- Education: North Central University, Summit Pacific College
- Occupation: Pastor (Assemblies of God)
- Spouse: Mae Steffler
- Children: 3
- Religion: Pentecostal
- Ordained: 1941
- Writings: "Preparing to Teach God's Word," "The Life Worth Living," "Spiritual Dynamics," and "Our Faith and Fellowship."
- Offices held: General Superintendent of the Assemblies of God USA, Assistant General Superintendent, Minnesota District Superintendent
- Title: Brother, Reverend

= G. Raymond Carlson =

Guy Raymond Carlson (February 17, 1918 – January 29, 1999) was the 10th general superintendent of the Assemblies of God USA (1986–1993).

==Early life and ministry==

Guy Raymond Carlson was born in Crosby, North Dakota, on February 17, 1918. He made a public profession of his faith at age 7, began preaching at 15 and received his ministerial credentials at 16. Following high school graduation, he went to Western Pentecostal Bible College in Winnipeg, Canada. In 1938, Carlson married. Carlson began his pastoral ministry in 1940 in Thief River Falls, Minn., and was ordained in 1941. Three years later he was elected district presbyter and district Sunday school director. In 1948, he was elected superintendent of the Minnesota District. At 30, he was the youngest man to serve any district in this capacity. He led the district until 1961, when he became president of the church's North Central Bible College in Minneapolis. He was assistant general superintendent from 1969 to 1985.
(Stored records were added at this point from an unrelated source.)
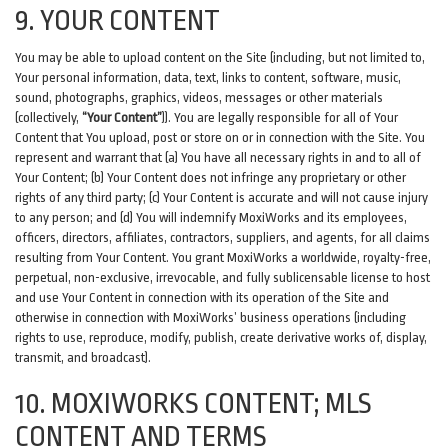
9. YOUR CONTENT
You may be able to upload content on the Site (including, but not limited to,
Your personal information, data, text, links to content, software, music,
sound, photographs, graphics, videos, messages or other materials
(collectively,
“Your Content”
)). You are legally responsible for all of Your
Content that You upload, post or store on or in connection with the Site. You
represent and warrant that (a) You have all necessary rights in and to all of
Your Content; (b) Your Content does not infringe any proprietary or other
rights of any third party; (c) Your Content is accurate and will not cause injury
to any person; and (d) You will indemnify MoxiWorks and its employees,
officers, directors, affiliates, contractors, suppliers, and agents, for all claims
resulting from Your Content. You grant MoxiWorks a worldwide, royalty-free,
perpetual, non-exclusive, irrevocable, and fully sublicensable license to host
and use Your Content in connection with its operation of the Site and
otherwise in connection with MoxiWorks’ business operations (including
rights to use, reproduce, modify, publish, create derivative works of, display,
transmit, and broadcast).
10. MOXIWORKS CONTENT; MLS
CONTENT AND TERMS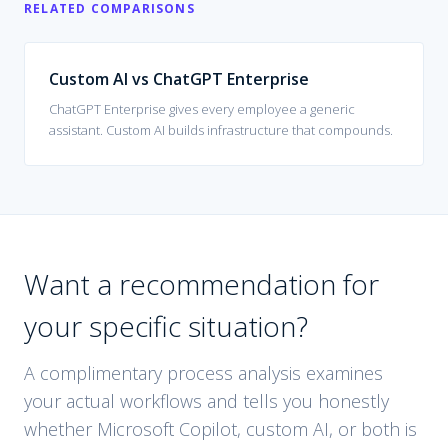
RELATED COMPARISONS
Custom AI vs
ChatGPT Enterprise
ChatGPT Enterprise gives every employee a generic
assistant. Custom AI builds infrastructure that compounds.
Want a recommendation for
your specific situation?
A complimentary process analysis examines
your actual workflows and tells you honestly
whether
Microsoft Copilot
, custom AI, or both is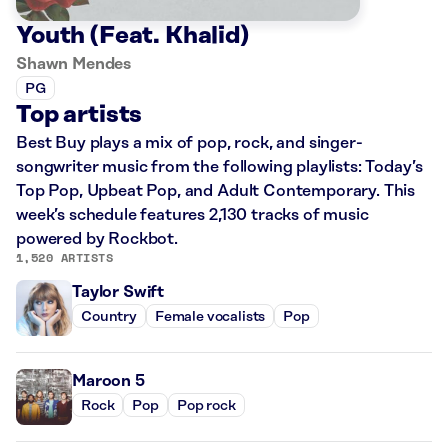
Youth (Feat. Khalid)
Shawn Mendes
PG
Top artists
Best Buy plays a mix of pop, rock, and singer-
songwriter music from the following playlists: Today’s
Top Pop, Upbeat Pop, and Adult Contemporary. This
week’s schedule features 2,130 tracks of music
powered by Rockbot.
1,520 ARTISTS
Taylor Swift
Country
Female vocalists
Pop
Maroon 5
Rock
Pop
Pop rock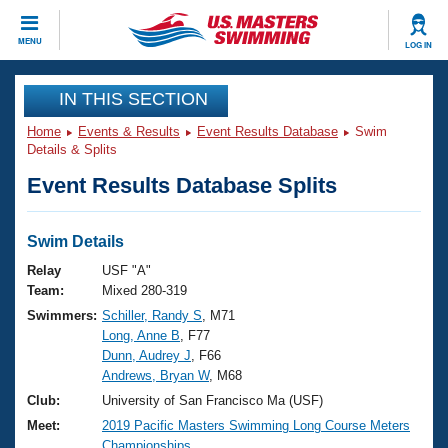
CLOSE
MENU
LOG IN
Training
IN THIS SECTION
Home
Events & Results
Event Results Database
Swim
Workout Library
Events
Details & Splits
Event Results Database Splits
Articles And Videos
Calendar Of Events
Club Finder
Swimming 101
Swim Details
Virtual And Fitness Events
Workout Library
Relay
USF "A"
Training Plans
Team:
Mixed 280-319
2026 Summer Nationals
Swimmers:
Schiller, Randy S
, M71
About Us
Long, Anne B
, F77
Swimming Guides
National Championships
Dunn, Audrey J
, F66
What Is Masters Swimming?
Andrews, Bryan W
, M68
Video Stroke Analysis
Join
Results And Rankings
Club:
University of San Francisco Ma (USF)
USMS Community
Meet:
2019 Pacific Masters Swimming Long Course Meters
Club Finder
Championships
== General superintendent ==
Elected as general superintendent at the General Council in San Antonio in 1985, Carlson took office in 1986. He led the Assemblies of God during a period of significant growth before announcing his retirement in 1993. During Carlson's administration, U.S. Assemblies of God churches increased from 10,582 to 11,689. The church's foreign missions program assisted Assemblies of God fellowships around the world, and the worldwide constituency increased from 15 million to 25 million adherents. Under Carlson's leadership, a "Decade of Harvest" emphasis carried the Assemblies of God into the 1990s with the most ambitious evangelistic goals in the church's history. Carlson's term as general superintendent included sex-and-money scandals involving television evangelists Jim Bakker and Jimmy Swaggart, whose preaching credentials were revoked.

Carlson also served on the board of administration of the Pentecostal Fellowship of North America, the advisory committee of the Pentecostal World Conference, the executive committee of the board of administration of the National Association of Evangelicals and the executive committee for the Religious Alliance Against Pornography.